Data: 04/11/2018 / Fonte: G1

Rio de Janeiro/RJ – Morreu neste domingo (4) a quarta vítima após transferência do incêndio que destruiu parte do Hospital Lourenço Jorge, na Barra da Tijuca, Zona Oeste do Rio, na tarde deste sábado (3).

A informação foi confirmada pela assessoria de comunicação da Secretaria Municipal de Saúde, que ainda não confirmou se a vítima também é paciente idoso como as outras três vítimas mortas neste sábado, durante a transferência de pacientes.

A RioSaúde, empresa pública de Saúde da Prefeitura do Rio, informou que a Defesa Civil segue no local e a área está isolada para apuração das causas do incêndio.

De acordo com a secretaria, o enterro das vítimas será realizado pela secretaria de Conservação e Meio Ambiente (Seconserma), de forma gratuita. Os sepultamentos estão sendo agendados entre este domingo e a segunda-feira (5).
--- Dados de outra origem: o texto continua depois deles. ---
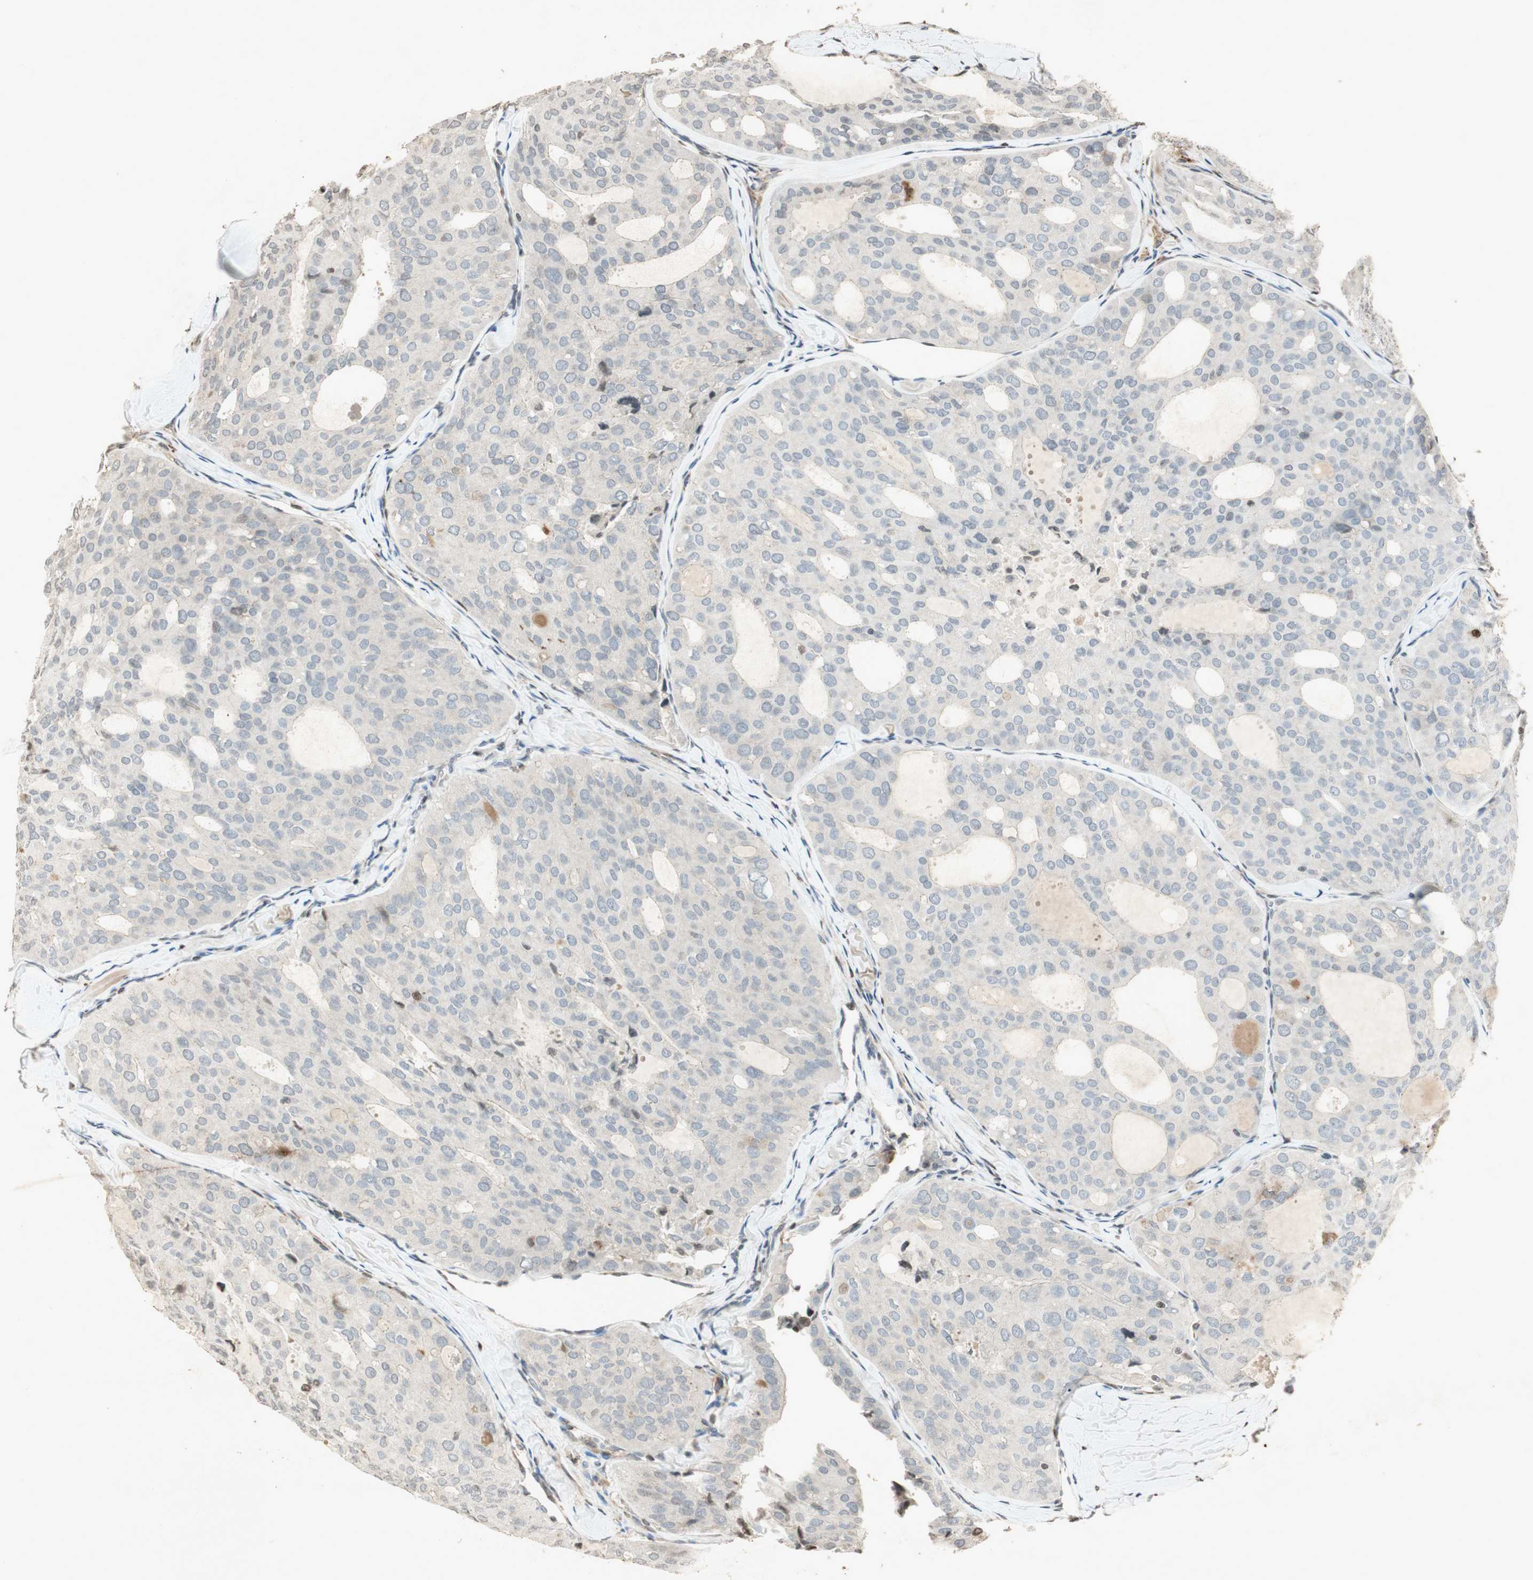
{"staining": {"intensity": "negative", "quantity": "none", "location": "none"}, "tissue": "thyroid cancer", "cell_type": "Tumor cells", "image_type": "cancer", "snomed": [{"axis": "morphology", "description": "Follicular adenoma carcinoma, NOS"}, {"axis": "topography", "description": "Thyroid gland"}], "caption": "DAB (3,3'-diaminobenzidine) immunohistochemical staining of human thyroid follicular adenoma carcinoma displays no significant expression in tumor cells. Nuclei are stained in blue.", "gene": "PRKG1", "patient": {"sex": "male", "age": 75}}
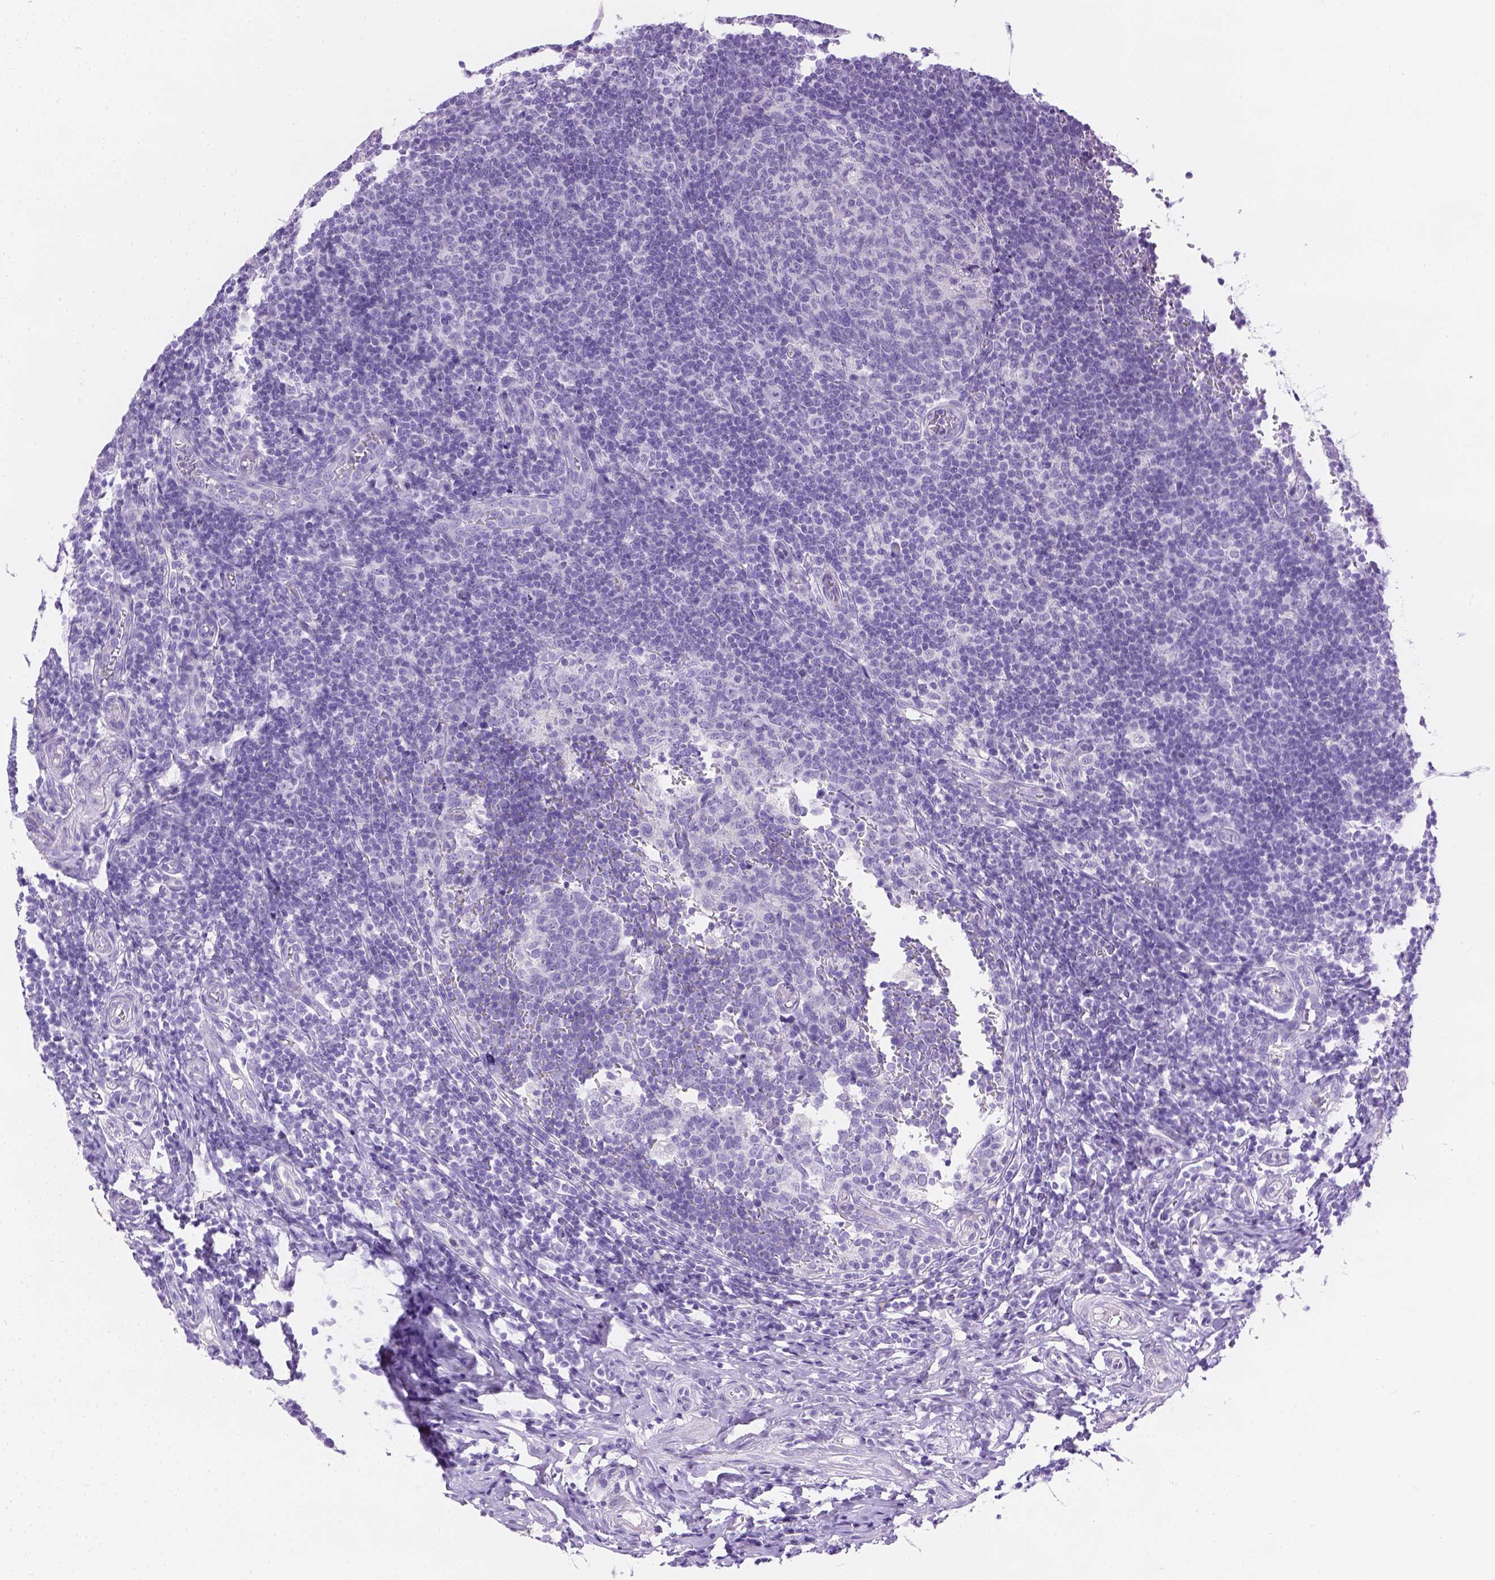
{"staining": {"intensity": "negative", "quantity": "none", "location": "none"}, "tissue": "appendix", "cell_type": "Glandular cells", "image_type": "normal", "snomed": [{"axis": "morphology", "description": "Normal tissue, NOS"}, {"axis": "topography", "description": "Appendix"}], "caption": "The IHC micrograph has no significant positivity in glandular cells of appendix. (IHC, brightfield microscopy, high magnification).", "gene": "TMEM38A", "patient": {"sex": "male", "age": 18}}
O prefeito Marcelo Crivella, afirmou neste domingo (4) que pretende reabrir ainda esta semana a emergência do Hospital Lourenço Jorge, um dos maiores da Zona Oeste do Rio.

Assim que houver a liberação serão realizadas obras de recuperação na unidade de saúde para que seja reaberta o mais rápido possível.

Crivella orientou a população a continuar indo ao hospital.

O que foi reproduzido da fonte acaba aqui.